Anhand von fünf Strategien und jeweils dazugehörigen Handlungsaktionen zeigt das Assessment konkrete Handlungsfelder für Transformativen Wandel an und spricht dabei alle Akteure an, Bürgerinnen und Bürger, indigene Völker und lokale Gemeinschaften, Organisationen der Zivilgesellschaft, Nichtregierungsorganisationen, Gewerkschaften, Geldgeber, religiöse Organisationen, Regierungen auf allen Ebenen, den Privatsektor, Finanzinstitutionen und die wissenschaftliche Forschung.
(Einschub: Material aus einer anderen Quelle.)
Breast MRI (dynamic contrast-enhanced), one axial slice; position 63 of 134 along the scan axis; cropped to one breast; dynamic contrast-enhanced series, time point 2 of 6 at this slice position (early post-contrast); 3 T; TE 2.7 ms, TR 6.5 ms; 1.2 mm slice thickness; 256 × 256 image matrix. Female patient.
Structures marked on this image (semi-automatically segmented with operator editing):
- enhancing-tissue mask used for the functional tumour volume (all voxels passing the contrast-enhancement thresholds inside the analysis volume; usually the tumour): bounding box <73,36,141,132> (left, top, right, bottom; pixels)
2. Globales IPBES-Assessment
Der Weltbiodiversitätsrat hat auch die Durchführung eines zweiten globalen Assessments zur biologischen Vielfalt und von Ökosystemleistungen gebilligt, mit dessen Entwicklung 2025 begonnen wird. Dabei werden auch die Ergebnisse früherer IPBES-Assessments berücksichtigt, einschließlich der angenommenen Berichte zu Nexus und zum transformativen Wandel. Dieser globale IPBES-Bericht wird voraussichtlich 2028, und damit etwa zehn Jahre nach dem 1. globalen IPBES-Assessment, vorliegen. Er wird die Diskussionen des Übereinkommens über die biologische Vielfalt (CBD) über die Entwicklung eines neuen Rahmens für die biologische Vielfalt nach 2030 wissenschaftlich unterstützen.
Die Deutsche IPBES-Koordinierungsstelle hat die deutschen Akteure im Auftrag des BMBF und des BMUV auf ihrem diesjährigen Nationalen IPBES-Forum über die laufenden Aktivitäten des Weltbiodiversitätsrats informiert und so Impulse für die Vollversammlung in Namibia gegeben.